• _Request_: In the entries that follow, find every line containing "left" and copy it.

--- Material for the task Enclosed Below ---

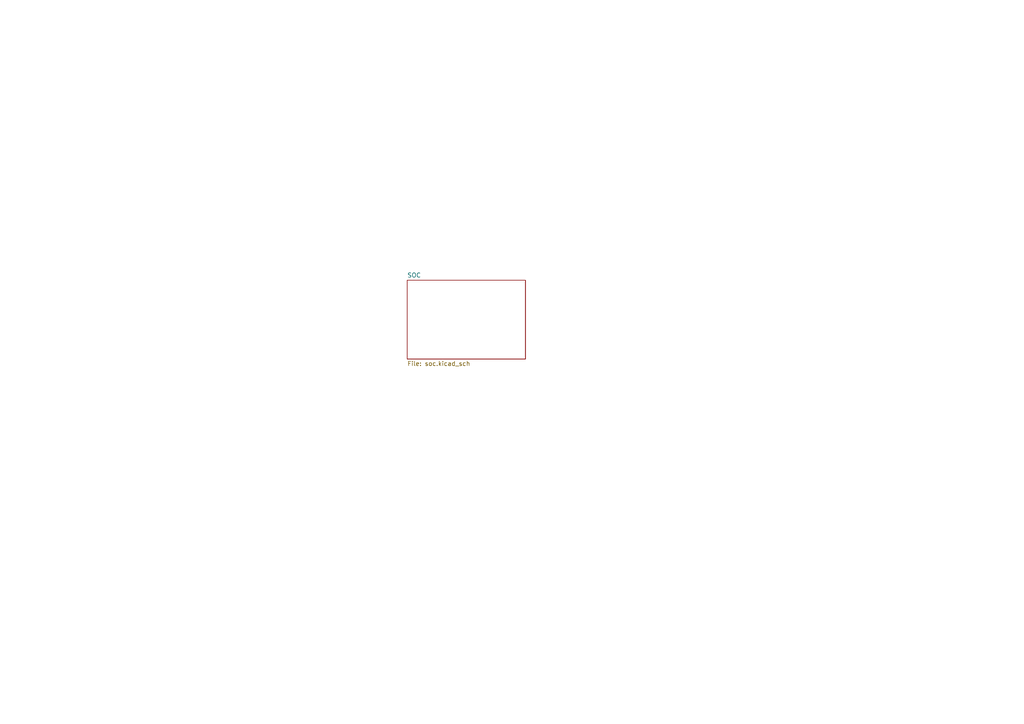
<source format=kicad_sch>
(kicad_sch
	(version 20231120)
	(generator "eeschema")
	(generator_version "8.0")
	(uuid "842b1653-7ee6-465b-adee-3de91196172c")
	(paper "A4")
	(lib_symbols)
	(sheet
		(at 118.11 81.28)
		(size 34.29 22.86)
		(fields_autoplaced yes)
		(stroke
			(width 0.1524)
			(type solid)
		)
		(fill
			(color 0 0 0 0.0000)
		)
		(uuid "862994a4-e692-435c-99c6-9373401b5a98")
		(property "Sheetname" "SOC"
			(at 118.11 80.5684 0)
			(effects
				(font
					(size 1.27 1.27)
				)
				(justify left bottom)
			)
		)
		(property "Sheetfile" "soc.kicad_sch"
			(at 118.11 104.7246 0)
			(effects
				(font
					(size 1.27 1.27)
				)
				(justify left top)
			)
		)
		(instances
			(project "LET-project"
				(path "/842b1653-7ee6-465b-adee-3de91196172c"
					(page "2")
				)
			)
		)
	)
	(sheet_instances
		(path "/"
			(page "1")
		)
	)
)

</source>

--- End of Enclosed Material for the task ---
--- Material for the task Enclosed Below ---

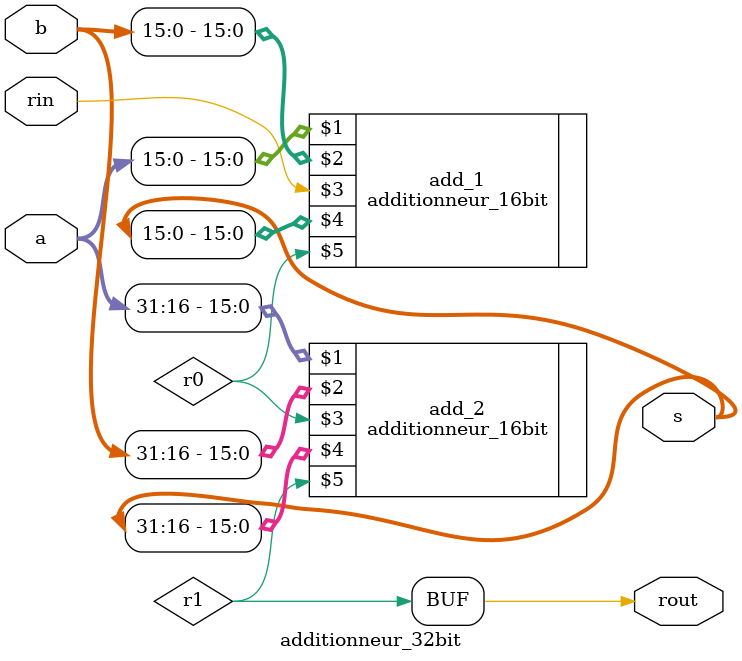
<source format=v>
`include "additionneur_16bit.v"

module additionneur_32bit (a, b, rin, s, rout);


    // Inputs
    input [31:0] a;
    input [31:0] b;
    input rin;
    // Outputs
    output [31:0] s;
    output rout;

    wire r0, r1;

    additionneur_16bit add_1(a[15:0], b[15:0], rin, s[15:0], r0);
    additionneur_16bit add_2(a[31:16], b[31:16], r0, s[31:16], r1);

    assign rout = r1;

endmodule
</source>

--- End of Enclosed Material for the task ---

• _Written solution_:
				(justify left bottom)
				(justify left top)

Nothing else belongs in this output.